According to SWJ publisher Hindawi, the articles include a number of references “whose primary purpose was to manipulate the citation record.” According to their “Policy on Plagiarism, Duplicate Publication, and Citation Manipulation,” this rejection should have happened immediately, but the two articles in question had already been published, leading critics of the journal to question whether or not it was simply a reaction to the previous year’s Thomson Reuters exclusion.
The Scientific World Journal is not alone in suffering from Thomson Reuter’s exclusions. This year, the omission list included a total of fifty one journals, including the Medical Science Monitor and the Law Library Journal. On the surface, this would seem to be a crackdown by the leader in published impact-factor rankings, but Thomson Reuters has a history of banning journals and then allowing them back on to the list a few years later, regardless of whether action has been taken.
In general, there are ethically sound reasons for self-citation. If an article is created for the sole purpose of disseminating information and research, a self-citation is in order. If it is composed with the intent of garnering additional citations for the sake of academic credit, it is not only improper, it’s a gross violation of the editorial policies of most journals and undermines the academic credentials system in general. Does this trend towards self-promotion indicate a decline in scientific integrity?

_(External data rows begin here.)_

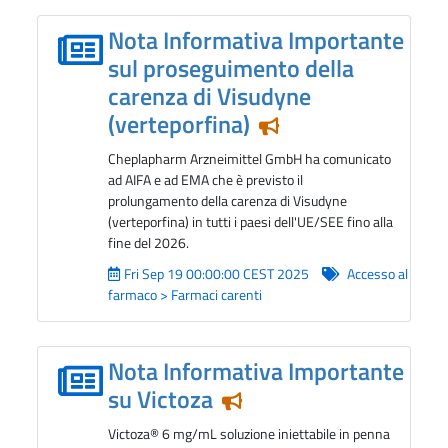
Nota Informativa Importante
sul proseguimento della
carenza di Visudyne
(verteporfina)
Notizia in evidenza
Cheplapharm Arzneimittel GmbH ha comunicato
ad AIFA e ad EMA che è previsto il
prolungamento della carenza di Visudyne
(verteporfina) in tutti i paesi dell'UE/SEE fino alla
fine del 2026.
Fri Sep 19 00:00:00 CEST 2025
Accesso al
farmaco > Farmaci carenti
Nota Informativa Importante
su Victoza
Notizia in evidenza
Victoza® 6 mg/mL soluzione iniettabile in penna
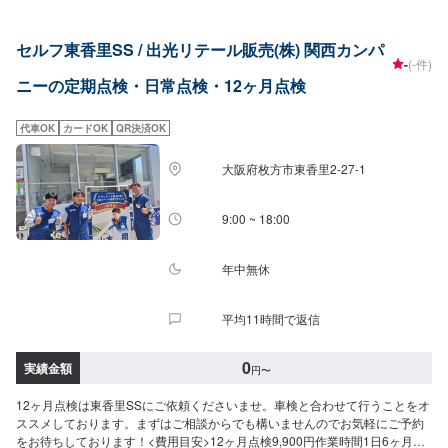
㎏）中型車（～1,500㎏）一律￥8,800-となっております。※税込みの金額で
す。※点検時に交換推奨部品が出た場合、お見積り・ご連絡をさせて頂きま
セルフ東香里SS / 出光リテール販売(株) 関西カンパ
す。交換作業等は必ず、お客様からの許可を得てから行っております。
-
(-件)
ニーの定期点検・日常点検・12ヶ月点検
代車OK
カードOK
QR決済OK
大阪府枚方市東香里2-27-1
9:00 ~ 18:00
年中無休
平均11時間で返信
0
実績金額
円
〜
12ヶ月点検は東香里SSにご依頼くださいませ。車検と合わせて行うことをオ
ススメしております。まずはご相談からでも構いませんのでお気軽にご予約
をお待ちしております！<費用目安>12ヶ月点検9,900円作業時間1日6ヶ月点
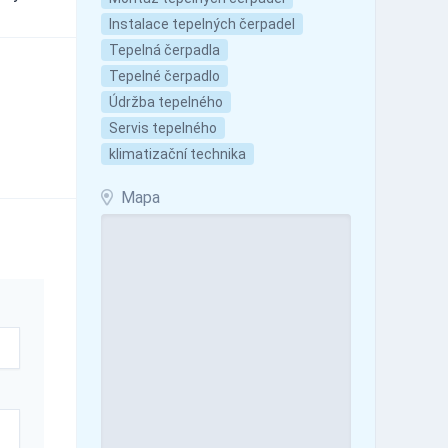
Instalace tepelných čerpadel
Tepelná čerpadla
Tepelné čerpadlo
Údržba tepelného
Servis tepelného
klimatizační technika
Mapa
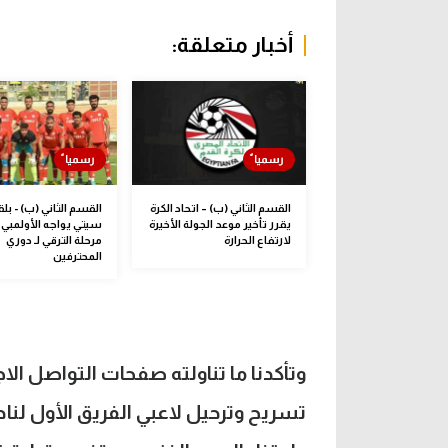
أخبار متعلقة:
القسم الثاني (ب) – اتحاد الكرة
القسم الثاني (ب) - ب
يقرر تأخير موعد الجولة الأخيرة
سيتي يواجه الأولمبي 
لارتفاع الحرارة
مرحلة الترقي لـ دوري
المحترفين
وتأكدنا ما تناولته صفحات التواصل ا
تسريح وترحيل لاعبي الفريق الأول لنا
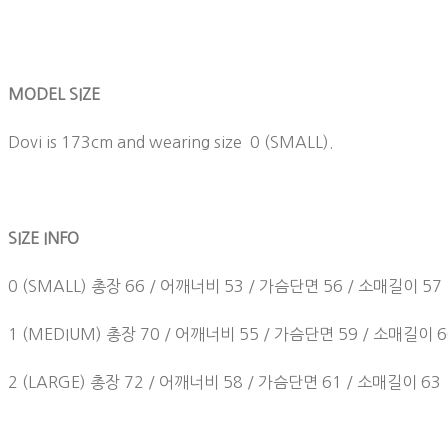
MODEL SIZE
Dovi is 173cm and wearing size 0 (SMALL).
SIZE INFO
0 (SMALL) 총장 66 / 어깨너비 53 / 가슴단면 56 / 소매길이 57
1 (MEDIUM) 총장 70 / 어깨너비 55 / 가슴단면 59 / 소매길이 6
2 (LARGE) 총장 72 / 어깨너비 58 / 가슴단면 61 / 소매길이 63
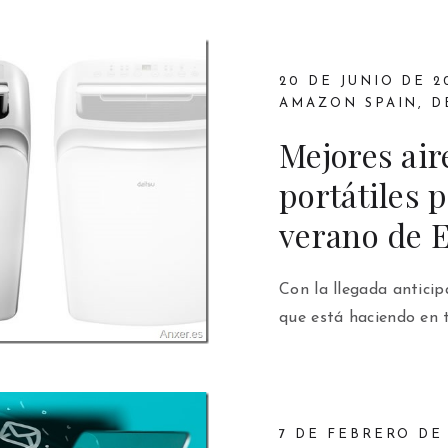
20 DE JUNIO DE 2
AMAZON SPAIN
,
D
Mejores air
portátiles 
verano de 
Con la llegada anticip
que está haciendo en 
7 DE FEBRERO DE 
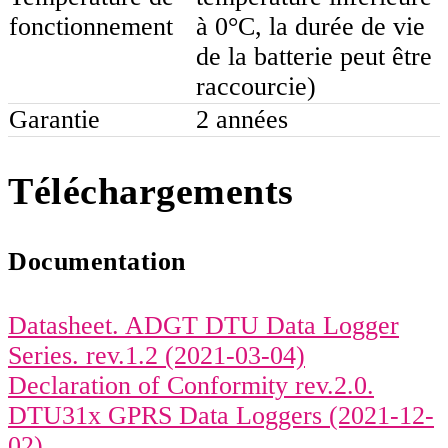
fonctionnement
à 0°C, la durée de vie
de la batterie peut être
raccourcie)
Garantie
2 années
Téléchargements
Documentation
Datasheet. ADGT DTU Data Logger
Series. rev.1.2 (2021-03-04)
Declaration of Conformity rev.2.0.
DTU31x GPRS Data Loggers (2021-12-
02)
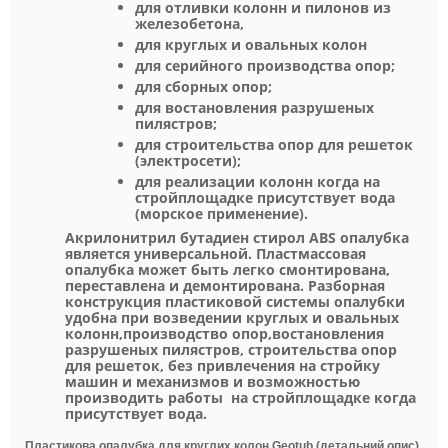
для отливки колонн и пилонов из
железобетона,
для круглых и овальных колон
для серийного производства опор;
для сборных опор;
для востановления разрушеных
пилястров;
для строительства опор для решеток
(электросети);
для реализации колонн когда на
стройплощадке присутствует вода
(морское применение).
Акрилонитрил бутадиен стирол ABS опалубка
является универсальной. Пластмассовая
опалубка может быть легко смонтирована,
переставлена и демонтирована. Разборная
конструкция пластиковой системы опалубки
удобна при возведении круглых и овальных
колонн,производство опор,востановления
разрушеных пилястров, строительства опор
для решеток, без привлечения на стройку
машин и механизмов и возможностью
производить работы
на стройплощадке когда
присутствует вода.
Пластикова опалубка для круглих колон Geotub (детальний опис)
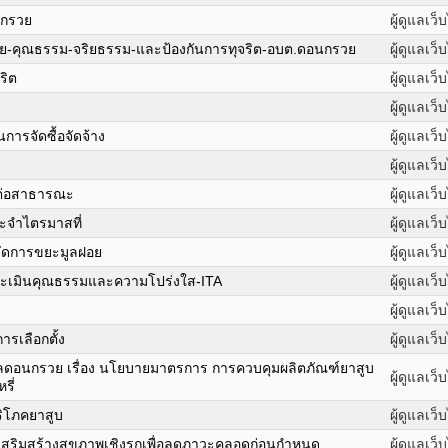
นกรวย
ผู้ดูแลเว็
ัย-คุณธรรม-จริยธรรม-และป้องกันการทุจริต-อบต.ดอนกรวย
ผู้ดูแลเว็
ริต
ผู้ดูแลเว็
ผู้ดูแลเว็
ารจัดซื้อจัดจ้าง
ผู้ดูแลเว็
ผู้ดูแลเว็
รต่อสาธารณะ
ผู้ดูแลเว็
ะจำไตรมาสที่
ผู้ดูแลเว็
ัดการขยะมูลฝอย
ผู้ดูแลเว็
ประเมินคุณธรรมและความโปร่งใส-ITA
ผู้ดูแลเว็
ผู้ดูแลเว็
ารเลือกตั้ง
ผู้ดูแลเว็
ดอนกรวย เรื่อง นโยบายมาตรการ การควบคุมผลิตภัณฑ์ยาสูบ
ผู้ดูแลเว็
รี่
ิโภคยาสูบ
ผู้ดูแลเว็
เสริมสร้างสุขภาพเชิงรุกเพื่อลดภาวะคลอดก่อนกำหนด
ผู้ดูแลเว็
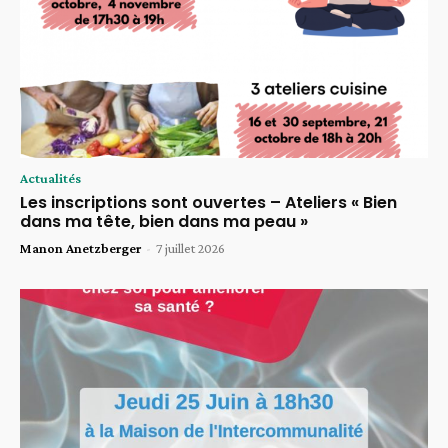
Actualités
Les inscriptions sont ouvertes – Ateliers « Bien
dans ma tête, bien dans ma peau »
Manon Anetzberger
-
7 juillet 2026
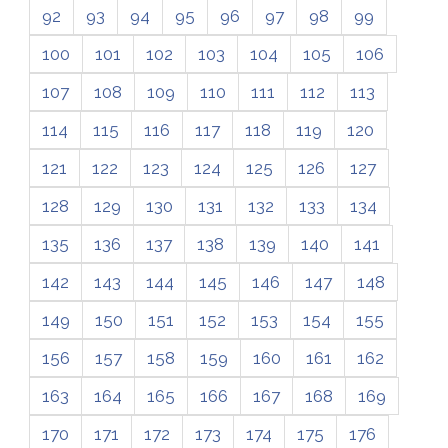
92
93
94
95
96
97
98
99
100
101
102
103
104
105
106
107
108
109
110
111
112
113
114
115
116
117
118
119
120
121
122
123
124
125
126
127
128
129
130
131
132
133
134
135
136
137
138
139
140
141
142
143
144
145
146
147
148
149
150
151
152
153
154
155
156
157
158
159
160
161
162
163
164
165
166
167
168
169
170
171
172
173
174
175
176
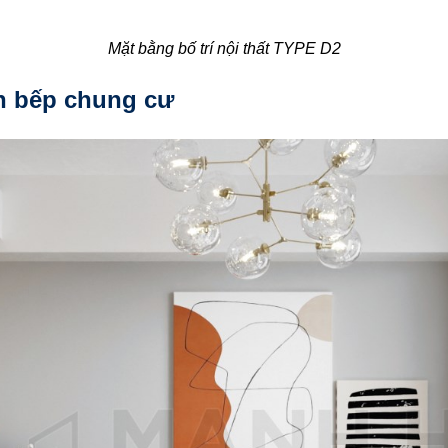
Mặt bằng bố trí nội thất TYPE D2
ền bếp chung cư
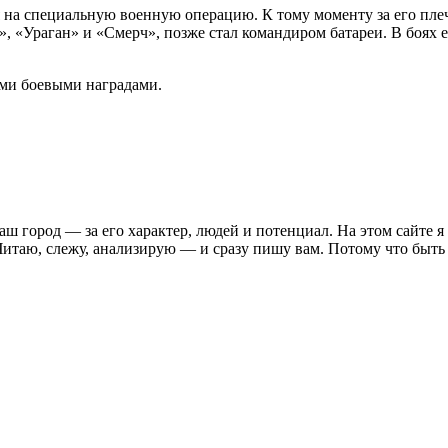
 на специальную военную операцию. К тому моменту за его плеч
«Ураган» и «Смерч», позже стал командиром батареи. В боях е
ми боевыми наградами.
ш город — за его характер, людей и потенциал. На этом сайте я
итаю, слежу, анализирую — и сразу пишу вам. Потому что быть 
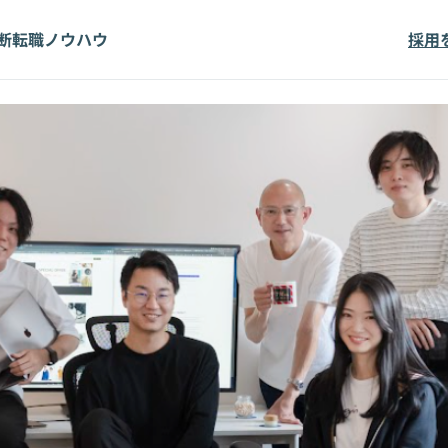
断
転職ノウハウ
採用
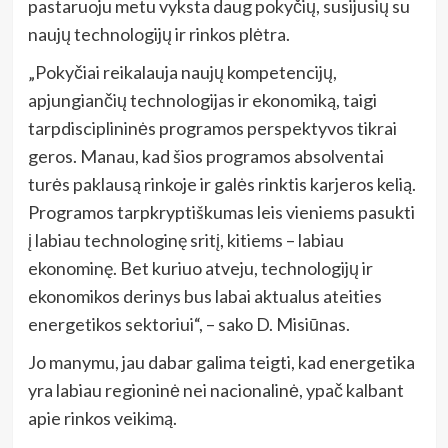
pastaruoju metu vyksta daug pokyčių, susijusių su
naujų technologijų ir rinkos plėtra.
„Pokyčiai reikalauja naujų kompetencijų,
apjungiančių technologijas ir ekonomiką, taigi
tarpdisciplininės programos perspektyvos tikrai
geros. Manau, kad šios programos absolventai
turės paklausą rinkoje ir galės rinktis karjeros kelią.
Programos tarpkryptiškumas leis vieniems pasukti
į labiau technologinę sritį, kitiems – labiau
ekonominę. Bet kuriuo atveju, technologijų ir
ekonomikos derinys bus labai aktualus ateities
energetikos sektoriui“, – sako D. Misiūnas.
Jo manymu, jau dabar galima teigti, kad energetika
yra labiau regioninė nei nacionalinė, ypač kalbant
apie rinkos veikimą.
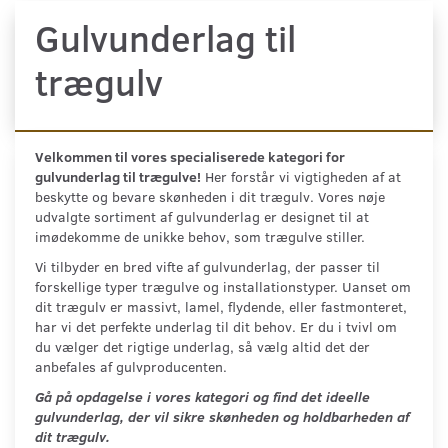
Gulvunderlag til
trægulv
Velkommen til vores specialiserede kategori for
gulvunderlag til trægulve!
Her forstår vi vigtigheden af at
beskytte og bevare skønheden i dit trægulv. Vores nøje
udvalgte sortiment af gulvunderlag er designet til at
imødekomme de unikke behov, som trægulve stiller.
Vi tilbyder en bred vifte af gulvunderlag, der passer til
forskellige typer trægulve og installationstyper. Uanset om
dit trægulv er massivt, lamel, flydende, eller fastmonteret,
har vi det perfekte underlag til dit behov. Er du i tvivl om
du vælger det rigtige underlag, så vælg altid det der
anbefales af gulvproducenten.
Gå på opdagelse i vores kategori og find det ideelle
gulvunderlag, der vil sikre skønheden og holdbarheden af
dit trægulv.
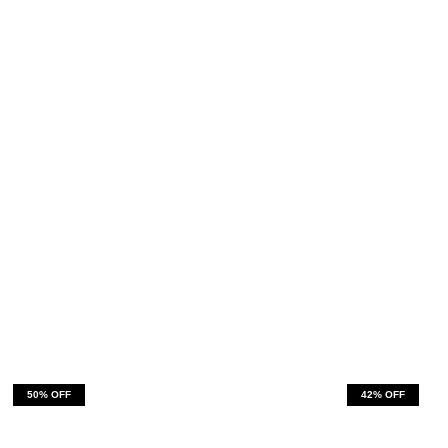
50
% OFF
42
% OFF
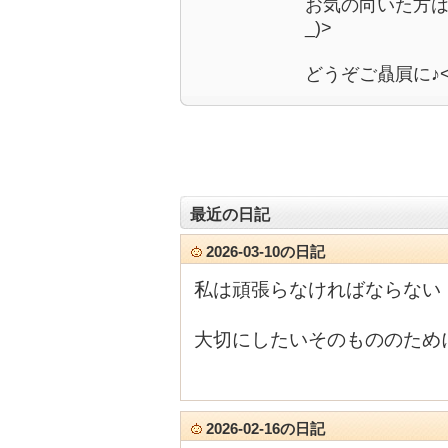
お気の向いた方は
_)>
どうぞご贔屓に♪<(_
最近の日記
2026-03-10の日記
私は頑張らなければならない
大切にしたいそのもののため
2026-02-16の日記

According to Thomson Reuters, the number of self-citations in one hundred forty academic journals makes up over 70 percent of the overall total in each of them. One in every five journals has a self-citation percentage of over 30 percent. The problem is so prevalent in academic circles that one professor, Allen Whilhite, an economist at the University of Alabama in Huntsville, suggested that Thomson Reuters remove self-citations altogether from its calculations, eliminating the incentive to include them.
One of the banned publications this year, Journal of Biomolecular Structural Dynamics (JBSD), had actually raised their impact-factor rank from a low 2009 number of 1.1 to 5.0 just a year later. Thomson Reuters even profiled them in a “Rising Stars” segment, but then retracted the interview when they discovered the presence of an inordinate number of self-citations. According to JBSD editor Ramaswamy Sarma, the journal has since “discontinued its policy of encouraging student education by including self-citations and its self-citations will go back to an acceptable range.”